## What you are asked to do
Please pull out every line in the records below that contains the string "percent". Case counts.

## Available data
======

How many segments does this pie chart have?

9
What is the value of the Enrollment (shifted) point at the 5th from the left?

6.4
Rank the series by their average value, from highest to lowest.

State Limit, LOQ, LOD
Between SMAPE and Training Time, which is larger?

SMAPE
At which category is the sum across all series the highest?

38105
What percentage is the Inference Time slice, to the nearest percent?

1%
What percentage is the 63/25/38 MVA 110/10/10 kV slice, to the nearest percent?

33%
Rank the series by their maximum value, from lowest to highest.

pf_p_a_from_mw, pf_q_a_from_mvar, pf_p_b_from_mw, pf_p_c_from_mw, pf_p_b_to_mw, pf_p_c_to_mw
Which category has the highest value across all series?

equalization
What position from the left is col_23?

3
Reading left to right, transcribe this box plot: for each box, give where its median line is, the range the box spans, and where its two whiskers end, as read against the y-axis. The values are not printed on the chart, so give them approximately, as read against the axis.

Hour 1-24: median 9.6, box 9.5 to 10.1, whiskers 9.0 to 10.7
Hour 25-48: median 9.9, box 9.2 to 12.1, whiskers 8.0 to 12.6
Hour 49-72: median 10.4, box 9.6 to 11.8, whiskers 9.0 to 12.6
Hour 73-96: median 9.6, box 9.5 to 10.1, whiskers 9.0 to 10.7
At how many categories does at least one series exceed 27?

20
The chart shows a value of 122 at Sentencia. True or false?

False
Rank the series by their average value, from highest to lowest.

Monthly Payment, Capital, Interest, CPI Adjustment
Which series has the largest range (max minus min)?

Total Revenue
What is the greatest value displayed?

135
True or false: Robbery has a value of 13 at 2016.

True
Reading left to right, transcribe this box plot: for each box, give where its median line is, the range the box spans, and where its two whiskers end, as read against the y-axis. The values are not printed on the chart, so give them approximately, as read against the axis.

======

## Exercise output
What percentage is the Inference Time slice, to the nearest percent?
What percentage is the 63/25/38 MVA 110/10/10 kV slice, to the nearest percent?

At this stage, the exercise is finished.